Who do you think is working in these field hospitals? You think states like New York and Massachusetts just have tons of extra doctors and nurses just sitting around just in case there's a new hospital opened up in a college somewhere they now have to manage? Sure, we're not at capacity at these cases because we're running medical staffs on double and triple shifts to keep up with demand.

Also volunteers from OTHER states. We have a ton of doctors and nurses from all around the country who have flown in to the New york/New Jersey area to help out.
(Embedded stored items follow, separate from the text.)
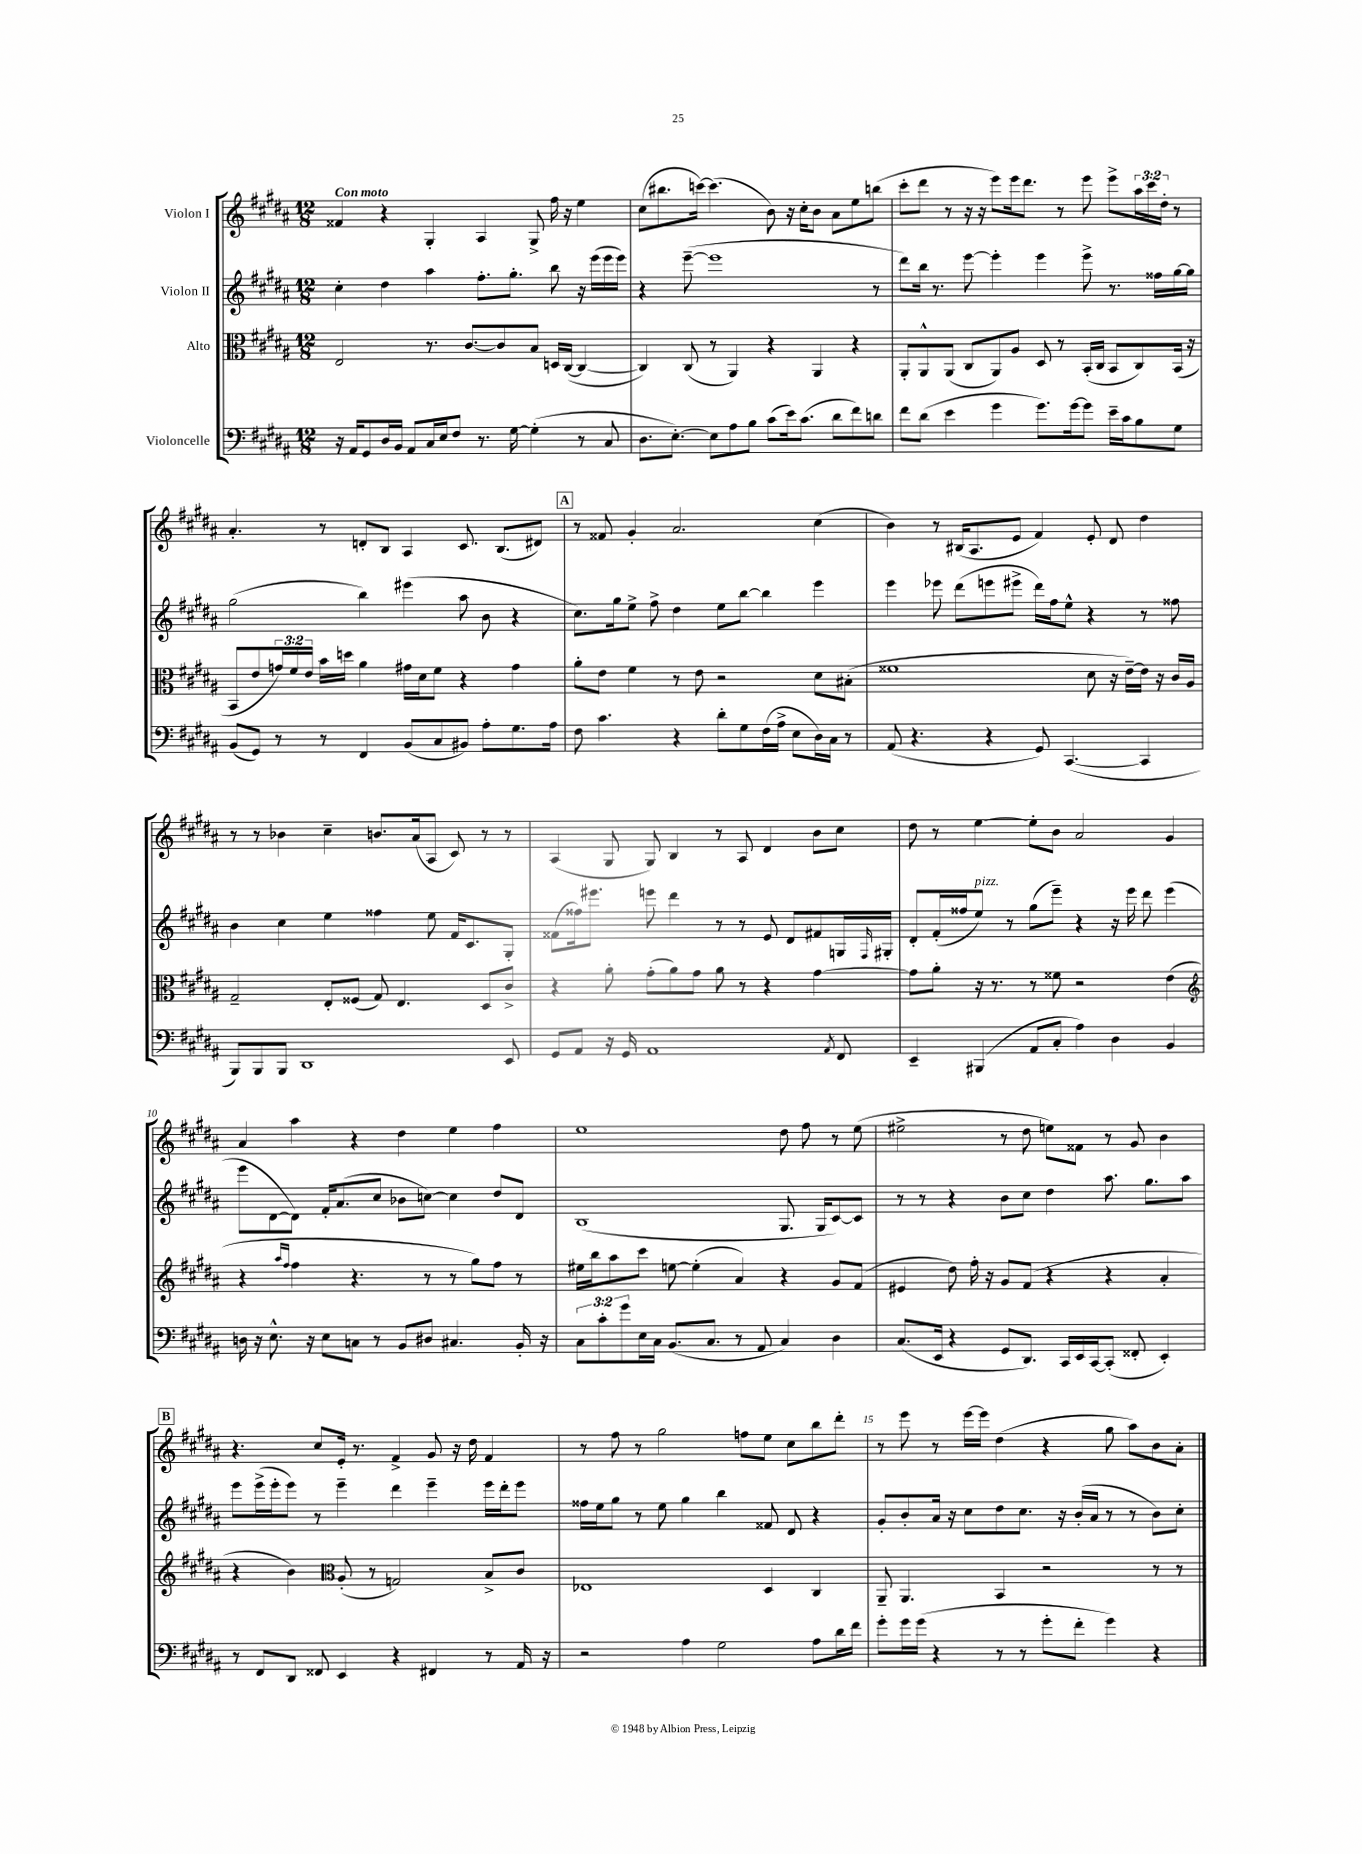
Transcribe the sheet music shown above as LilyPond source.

<<
\new StaffGroup <<
\new Staff = "s0" \with { instrumentName = "Violon I" } {
    \clef treble \key b \major \numericTimeSignature \time 12/8 \override Staff.TupletNumber.text = #tuplet-number::calc-fraction-text \tempo "Con moto"
    fisis'4 r4 gis4-. ais4 gis8-> fis''16 r16 e''4 |
    cis''8( bis''8. c'''16~) c'''4.( b'8) r16 cis''16-. b'8 ais'8 e''8 b''8( |
    cis'''8-. dis'''8 r8 r16 r16 e'''8) e'''16 dis'''8. r8 e'''8 e'''8-> \tuplet 3/2 { ais''16 cis'''16 dis''16-. } r8 |
    ais'4.-. r8 d'8-. b8 ais4 cis'8. b8.( dis'8) |
    \mark \markup { \box "A" } r8 fisis'8 gis'4-. ais'2. cis''4( |
    b'4) r8 bis16( ais8. e'8 fis'4) e'8-. dis'8 dis''4 |
    r8 r8 bes'4 cis''4-- b'8. ais'16( ais8 cis'8) r8 r8 |
    ais4( gis8 gis8) b4 r8 ais8 dis'4 b'8 cis''8 |
    dis''8 r8 e''4~ e''8-. b'8 ais'2 gis'4 |
    ais'4 ais''4 r4 dis''4 e''4 fis''4 |
    e''1 dis''8 fis''8 r8 e''8( |
    eis''2-> r8 dis''8 e''8) fisis'8 r8 gis'8 b'4 |
    \mark \markup { \box "B" } r4. cis''8 e'16-. r8. fis'4-> gis'8 r16 dis''16 fis'4 |
    r8 fis''8 r8 gis''2 f''8 e''8 cis''8 b''8 dis'''8-. |
    r8 e'''8 r8 e'''16~ e'''16 dis''4( r4 gis''8 ais''8) b'8 ais'8-. \bar "|." |
}
\new Staff = "s1" \with { instrumentName = "Violon II" } {
    \clef treble \key b \major \numericTimeSignature \time 12/8
    cis''4-. dis''4 ais''4 fis''8.-. gis''8.-. b''8 r16 e'''16( e'''16 e'''16) |
    r4 e'''8~--( e'''1 r8 |
    dis'''8) b''16 r8. e'''8~ e'''4-. e'''4 e'''8-> r8. fisis''16 gis''16~ gis''16 |
    gis''2( b''4) eis'''4( ais''8 b'8 r4 |
    \mark \markup { \box "A" } cis''8.) gis''16 e''8-> fis''8-> dis''4 e''8 b''8~ b''4 e'''4 |
    e'''4 ees'''8 dis'''8( e'''8 eis'''8-> dis'''16) fis''16 e''8-^ r4 r8 fisis''8 |
    b'4 cis''4 e''4 fisis''4 e''8 fis'16 cis'8. gis8-. |
    fisis'8( fisis''16) eis'''8. e'''8 dis'''4 r8 r8 e'8 dis'8 fis'8 g16 \grace { fis16 } gis16-. |
    dis'8-. fis'16-.( fisis''16 e''8^\markup { \italic "pizz." }) r8 gis''8( e'''8--) r4 r16 e'''16 dis'''8 e'''4( |
    e'''8 dis'8~ dis'8) fis'16-. ais'8.( cis''8 bes'8 c''8~) c''4 dis''8 dis'8 |
    b1( gis8. gis16 cis'8~) cis'8 |
    r8 r8 r4 b'8 cis''8 dis''4 ais''8. gis''8. ais''8 |
    \mark \markup { \box "B" } e'''8 e'''16->( e'''16-. e'''8) r8 e'''4-- dis'''4 e'''4-- e'''16 dis'''16-. e'''8 |
    fisis''16 e''16 gis''8 r8 e''8 gis''4 b''4 fisis'8 dis'8 r4 |
    gis'8-. b'8-. ais'16 r16 cis''8 dis''8 cis''8. r16 b'16-.( ais'16 r8 r8 b'8) cis''8-. \bar "|." |
}
\new Staff = "s2" \with { instrumentName = "Alto" } {
    \clef alto \key b \major \numericTimeSignature \time 12/8 \override Staff.TupletNumber.text = #tuplet-number::calc-fraction-text
    e2 r8. cis'8.~ cis'8 b8 d16 cis16~( cis4~ |
    cis4) cis8( r8 ais,4) r4 ais,4 r4 |
    ais,8-. ais,8-^ ais,8( cis8 ais,8) ais8 dis8 r8 b,16-.( cis16 b,8 cis8) b,16( r16 |
    b,8 e'8 \tuplet 3/2 { g'16) fis'16 e'16 } b'16 d''16 ais'4 gis'16 dis'16 fis'8 r4 gis'4 |
    \mark \markup { \box "A" } ais'8-. e'8 fis'4 r8 e'8 r2 dis'8 bis8-.( |
    fisis'1 dis'8 r16 e'16~--) e'16 r16 cis'16 ais16 |
    gis2-- e8-. fisis8( gis8) e4. dis8 cis'8-> |
    r4 ais'8-. gis'8-.( ais'8) gis'8 ais'8 r8 r4 gis'4~ |
    gis'8 ais'8-. r16 r8. r8 fisis'8 r2 e'4( |
    \clef treble r4 \grace { ais''16 fis''16 } fis''4 r4. r8 r8 gis''8) fis''8 r8 |
    eis''16 b''16 ais''8 cis'''8 e''8~ e''4-.( ais'4) r4 gis'8 fis'8( |
    eis'4 dis''8) fis''16-. r16 gis'8 fis'8( r4 r4 ais'4-. |
    \mark \markup { \box "B" } r4 b'4) \clef alto ais8-.( r8 g2) b8-> cis'8 |
    ees1 dis4 cis4 |
    ais,8-- ais,4. b,4 r2 r8 r8 \bar "|." |
}
\new Staff = "s3" \with { instrumentName = "Violoncelle" } {
    \clef bass \key b \major \numericTimeSignature \time 12/8 \override Staff.TupletNumber.text = #tuplet-number::calc-fraction-text
    r16 ais,16 gis,8 dis16 b,16 ais,8 cis16 e16 fis8 r8. gis16~ gis4-.( r8 cis8 |
    dis8. e8.~-.) e8 ais8 b8 cis'8( e'16) cis'8.( dis'8 fis'8) d'8 |
    fis'8 dis'8( e'4 gis'4 gis'8.) gis'16~ gis'8 e'16-- cis'16 b8 gis8 |
    b,8( gis,8) r8 r8 fis,4 b,8( cis8 bis,8) ais8-. gis8. ais16 |
    \mark \markup { \box "A" } fis8 cis'4. r4 dis'8-. gis8 fis16( ais16-> e8 dis16) cis16 r8 |
    ais,8( r4. r4 gis,8) cis,4.~( cis,4 |
    b,,8) b,,8 b,,8 dis,1 e,8 |
    gis,8 ais,8 r16 gis,16 ais,1 \acciaccatura { ais,8 } fis,8 |
    e,4-- bis,,4( ais,8 cis8-. ais4) dis4 b,4 |
    d16 r16 e8.-^ r16 e8 c8 r8 b,8 dis8 cis4. b,16-. r16 |
    \tuplet 3/2 { cis8 cis'8-. gis'8 } e16 cis16 b,8.( cis8. r8 ais,8 cis4) dis4 |
    cis8.( e,16 r4 gis,8 dis,8.) cis,16 e,16 cis,16~ cis,8-.( fisis,8-. e,4-.) |
    \mark \markup { \box "B" } r8 fis,8 dis,8 fisis,8 e,4 r4 fis,4 r8 ais,16 r16 |
    r2 ais4 gis2 ais8 dis'16 fis'16 |
    gis'8-. gis'16 gis'16( r4 r8 r8 gis'8-. fis'8-. gis'4) r4 \bar "|." |
}
>>
>>
\layout { \context { \Score \override BarNumber.break-visibility = ##(#f #t #t) barNumberVisibility = #(every-nth-bar-number-visible 5) } }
Anyone who thinks that NY and NJ overstated the emergency here is either an idiot or has an agenda or both. These hospitals were at the brink here and now is definitely not the time to "open back up".

 

When we're shutting everything down again in August and September remember this... because NO STATE in this country has met any of the metrics that successful countries have in reopening their societies and economies, much less Trump's own guidelines. NOT A ONE. People advocating for opening back up are thinking with their wallets now which is valid, a lot of people are hurting, but understand that that is what it is and don't try to downplay the severity of what we're going through because it suits your particular agenda. We are going to open up, more people are going to die than was probably necessary, and we're going to prolong this epidemic because this current generation of Americans is impatient and used to quick fixes... at least a very vocal minority is. The majority of the public thinks we're opening up too fast.